Um... No. My understanding is that it was a law put in place by the D.C. government. (Think City Mayor and Council)

Even if I'm wrong and it was a law that was put in place by a popular vote, the Courts can still strike it for being unconstitutional. Popular vote does not override rights guaranteed by said constiutution.

That is not judicial activism, that is doing their job, per Art. III.

kiov said:
If one of you guys can understand legalspeak and will actually read the documents, it would be great if you could outline some of the relevant points.
Here you go:

For the first time in our history, a Federal Appeals Court has actually struck down gun laws, as being unconstitutional, based solely upon Second Amendment grounds.

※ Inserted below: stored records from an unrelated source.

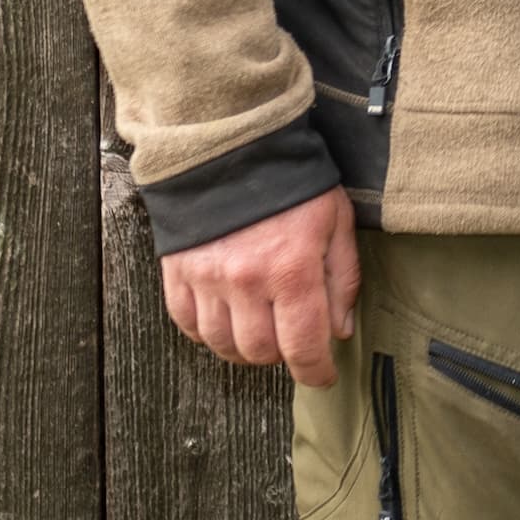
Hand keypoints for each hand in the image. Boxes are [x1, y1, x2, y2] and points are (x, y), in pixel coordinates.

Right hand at [159, 184, 360, 388]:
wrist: (233, 144)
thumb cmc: (293, 182)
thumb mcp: (335, 221)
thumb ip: (342, 279)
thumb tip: (339, 331)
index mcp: (291, 269)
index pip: (303, 347)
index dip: (315, 372)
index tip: (322, 375)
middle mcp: (246, 281)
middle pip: (261, 352)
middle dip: (282, 356)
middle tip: (292, 338)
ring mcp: (207, 278)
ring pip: (224, 345)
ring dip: (246, 348)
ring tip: (261, 328)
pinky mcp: (178, 272)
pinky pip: (188, 325)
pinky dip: (208, 332)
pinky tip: (226, 316)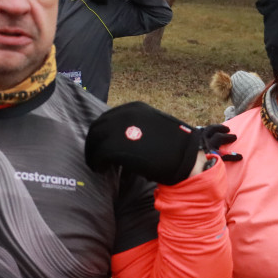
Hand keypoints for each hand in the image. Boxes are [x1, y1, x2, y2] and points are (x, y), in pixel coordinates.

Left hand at [85, 101, 240, 184]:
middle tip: (95, 157)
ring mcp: (120, 129)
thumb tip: (121, 136)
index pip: (106, 118)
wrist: (185, 159)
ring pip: (95, 140)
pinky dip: (96, 162)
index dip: (101, 133)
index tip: (100, 145)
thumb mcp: (153, 127)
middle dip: (93, 143)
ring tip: (97, 164)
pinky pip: (98, 153)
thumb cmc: (173, 146)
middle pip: (97, 127)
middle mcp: (125, 114)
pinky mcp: (117, 146)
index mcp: (135, 108)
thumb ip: (136, 126)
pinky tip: (100, 169)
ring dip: (93, 152)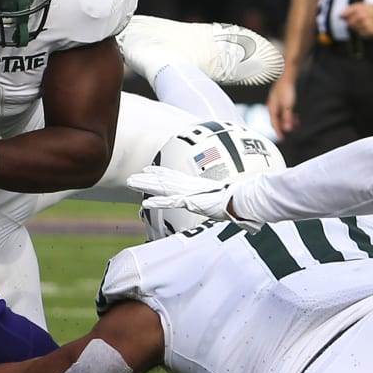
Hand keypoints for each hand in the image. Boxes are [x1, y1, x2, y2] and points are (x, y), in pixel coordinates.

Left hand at [128, 166, 252, 228]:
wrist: (241, 199)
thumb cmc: (234, 200)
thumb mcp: (219, 200)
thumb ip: (215, 201)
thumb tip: (216, 202)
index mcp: (195, 185)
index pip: (173, 177)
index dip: (159, 172)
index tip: (147, 170)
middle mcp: (189, 186)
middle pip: (163, 180)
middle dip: (146, 179)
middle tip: (130, 178)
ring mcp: (188, 193)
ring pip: (162, 188)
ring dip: (145, 186)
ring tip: (131, 184)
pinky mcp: (190, 202)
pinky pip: (170, 202)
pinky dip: (157, 203)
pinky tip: (145, 203)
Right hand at [267, 75, 297, 137]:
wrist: (288, 77)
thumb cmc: (286, 88)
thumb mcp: (288, 106)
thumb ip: (287, 118)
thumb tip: (287, 129)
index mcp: (271, 108)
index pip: (274, 123)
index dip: (278, 132)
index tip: (282, 138)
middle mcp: (272, 106)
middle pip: (277, 120)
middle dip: (283, 126)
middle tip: (289, 132)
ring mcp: (276, 102)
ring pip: (281, 115)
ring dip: (287, 121)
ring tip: (294, 124)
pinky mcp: (281, 99)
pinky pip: (284, 110)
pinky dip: (289, 115)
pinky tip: (294, 116)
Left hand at [340, 1, 372, 37]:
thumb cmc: (371, 10)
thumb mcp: (361, 5)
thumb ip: (350, 10)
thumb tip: (340, 16)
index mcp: (358, 7)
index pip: (343, 15)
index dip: (343, 17)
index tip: (345, 17)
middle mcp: (361, 15)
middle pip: (348, 23)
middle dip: (351, 23)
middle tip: (358, 21)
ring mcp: (365, 23)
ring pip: (354, 29)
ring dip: (357, 27)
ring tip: (364, 23)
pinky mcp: (369, 31)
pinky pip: (360, 33)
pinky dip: (362, 31)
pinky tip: (367, 27)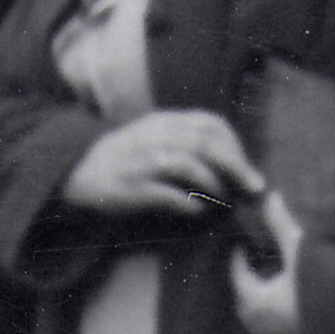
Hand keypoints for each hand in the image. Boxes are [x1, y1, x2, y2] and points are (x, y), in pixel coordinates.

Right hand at [65, 107, 263, 222]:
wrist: (80, 173)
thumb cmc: (129, 159)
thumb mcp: (157, 137)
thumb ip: (189, 142)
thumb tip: (234, 163)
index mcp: (165, 121)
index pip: (210, 124)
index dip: (235, 146)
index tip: (247, 169)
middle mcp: (154, 136)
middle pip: (204, 143)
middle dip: (236, 166)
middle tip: (254, 188)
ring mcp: (141, 161)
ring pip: (187, 165)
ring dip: (214, 185)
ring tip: (224, 202)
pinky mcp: (131, 187)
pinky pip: (167, 194)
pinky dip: (189, 203)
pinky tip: (199, 211)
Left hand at [226, 181, 312, 333]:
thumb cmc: (322, 287)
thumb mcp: (300, 250)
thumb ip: (281, 224)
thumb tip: (269, 196)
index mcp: (255, 301)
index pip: (237, 276)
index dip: (238, 259)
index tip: (241, 246)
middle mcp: (260, 328)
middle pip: (246, 301)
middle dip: (249, 283)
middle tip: (257, 265)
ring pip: (262, 322)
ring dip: (265, 305)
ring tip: (277, 287)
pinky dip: (282, 322)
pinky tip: (298, 311)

The 5th Circuit in Emerson, did not strike any laws. It merely held the right to be individual, but subject to reasonable restrictions. It did not hold that the right was a primary right to be held to strict scrutiny. As such, the Lautenberg amendment (Title 18 922(g)(9)) was held as a reasonable restriction (and by reference, all gun laws). Emerson's conviction was sustained.

The 5th Circuit's decision was that the 2nd was an individual right, but a right that had no teeth.

Here, the D.C. Circuit provided not just teeth, but fangs!

Two laws were struck down: 1) It is no longer necessary to register a handgun for use strictly within your home nor is it a crime to move the firearm from room to room within the home (D.C. Code 22-4504) and 2) keep it in a disassembled (unusable) state (D.C. Code 7-2507.02).

Further, the D.C. Circuit held that the 2A right is an individual right and that the implements of the right may not be outright banned. That the firearms do not have to have a direct relationship to the Militia (e.g. Miller), but may be any firearm in use today.

D.C. Mayor Fenty has said that they will appeal. That leaves only two avenues open. They can appeal to the entire Circuit (en banc), a course that is not always wise, as en banc appeals are rarely given or they can appeal directly to the Supreme Court (yes, the City can appeal to the SCOTUS if they lose the en banc appeal). Fenty has also said that, "We intend to do everything in our power to work to get this decision overturned, and in the meantime, we will vigorously enforce our handgun law." That last had to be in reference to the general handgun registration law that was not struck down. If it was in reference to the stricken laws, he may need to have a conversation with his D.A.

D.C. will, of course, ask for a stay in execution of the Circuits ruling while the appeal is still pending. Do not assume that this stay will be automatically granted. It's a coin toss, either way.

As of this moment, two of D.C.'s gun laws have been struck... And by inference, any other laws banning the use of firearms for personal defense in other federal enclaves (military housing may not be affected as they fall under military jurisdiction and would have to be adjudicated there first).

GoSlash27 said:
Does anybody have a feel for the current makeup of the SC in regards to the 2nd Amdt?

I believe that under the current makeup of the court, it would be 4 against and 4 for, with Kennedy the prevailing (and pivotal) vote.

As a final of note, there are the political ramifications. This ruling (and any appeals) will play heavily in the 2008 presidential and congressional races.
 
As of this moment, two of D.C.'s gun laws have been struck... And by inference, any other laws banning the use of firearms for personal defense in other federal enclaves
Interesting inference. National Parks?
 
Further, the D.C. Circuit held that the 2A right is an individual right and that the implements of the right may not be outright banned.